BEGIN Exercise inputs

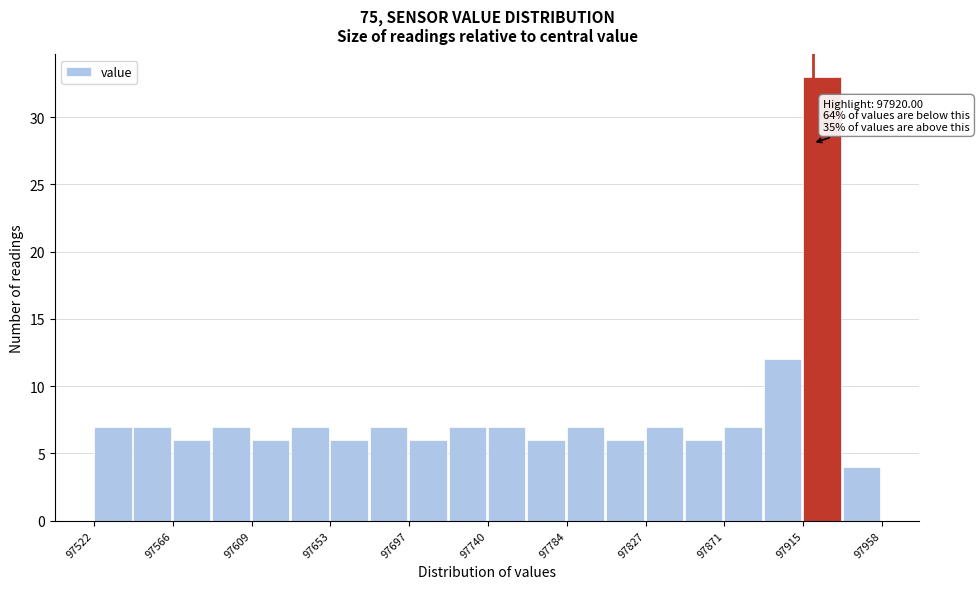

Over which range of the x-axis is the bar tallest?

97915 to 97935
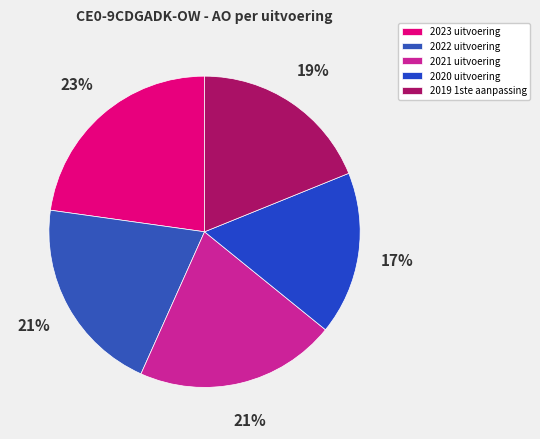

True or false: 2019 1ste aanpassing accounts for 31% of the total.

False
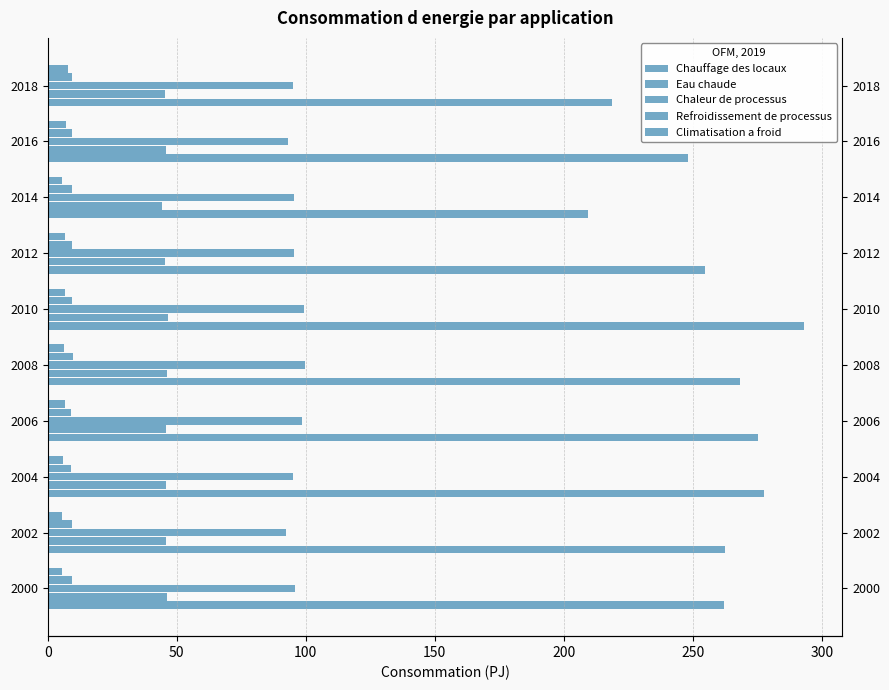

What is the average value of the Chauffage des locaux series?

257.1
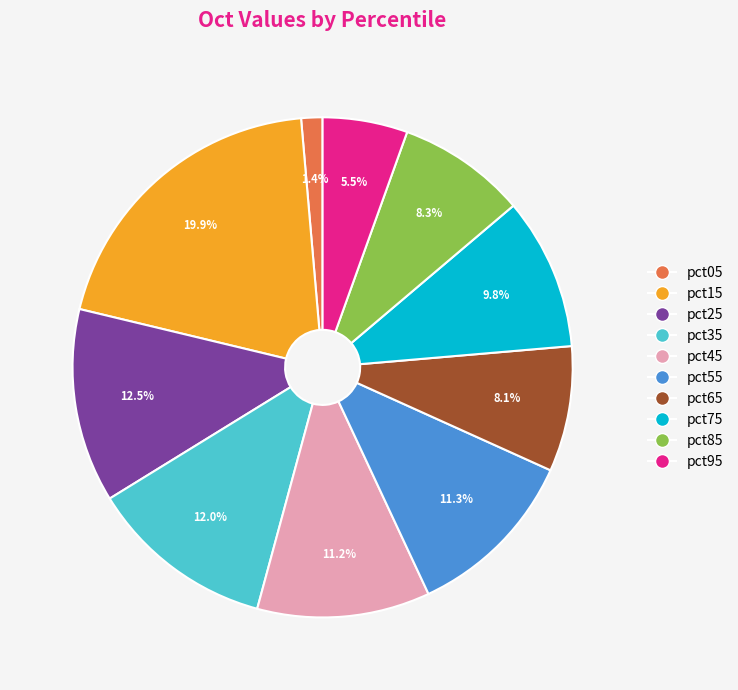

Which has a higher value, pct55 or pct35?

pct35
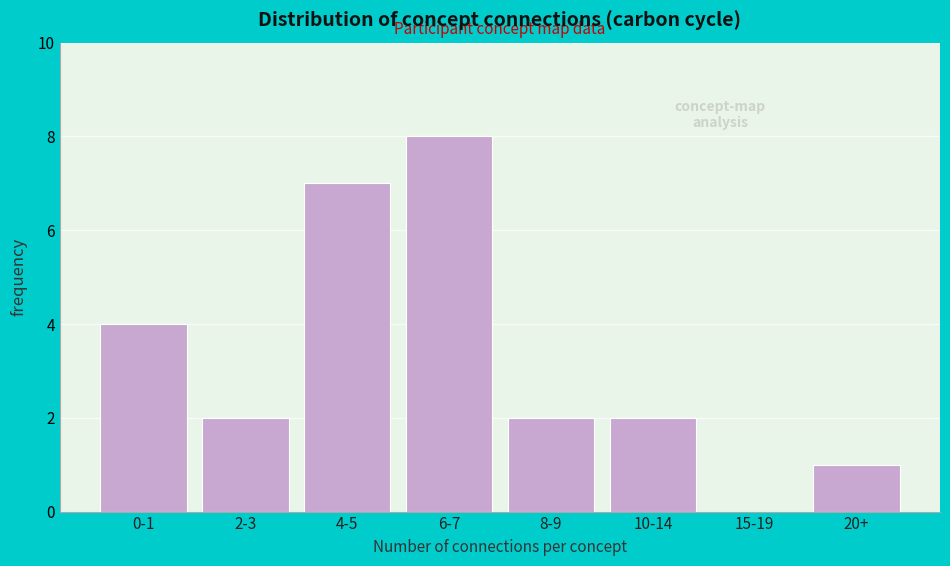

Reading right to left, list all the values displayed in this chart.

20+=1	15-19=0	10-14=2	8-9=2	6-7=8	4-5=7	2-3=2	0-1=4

END Exercise inputs

→ **Work item**
Recast the listing above as a JSON list of strings, one string per line, skipping blank lines and leaving out the picture lines.

→ **Result of this task**
[
  "Over which range of the x-axis is the bar tallest?",
  "97915 to 97935",
  "True or false: 2019 1ste aanpassing accounts for 31% of the total.",
  "False",
  "What is the average value of the Chauffage des locaux series?",
  "257.1",
  "Which has a higher value, pct55 or pct35?",
  "pct35",
  "Reading right to left, list all the values displayed in this chart.",
  "20+=1\t15-19=0\t10-14=2\t8-9=2\t6-7=8\t4-5=7\t2-3=2\t0-1=4"
]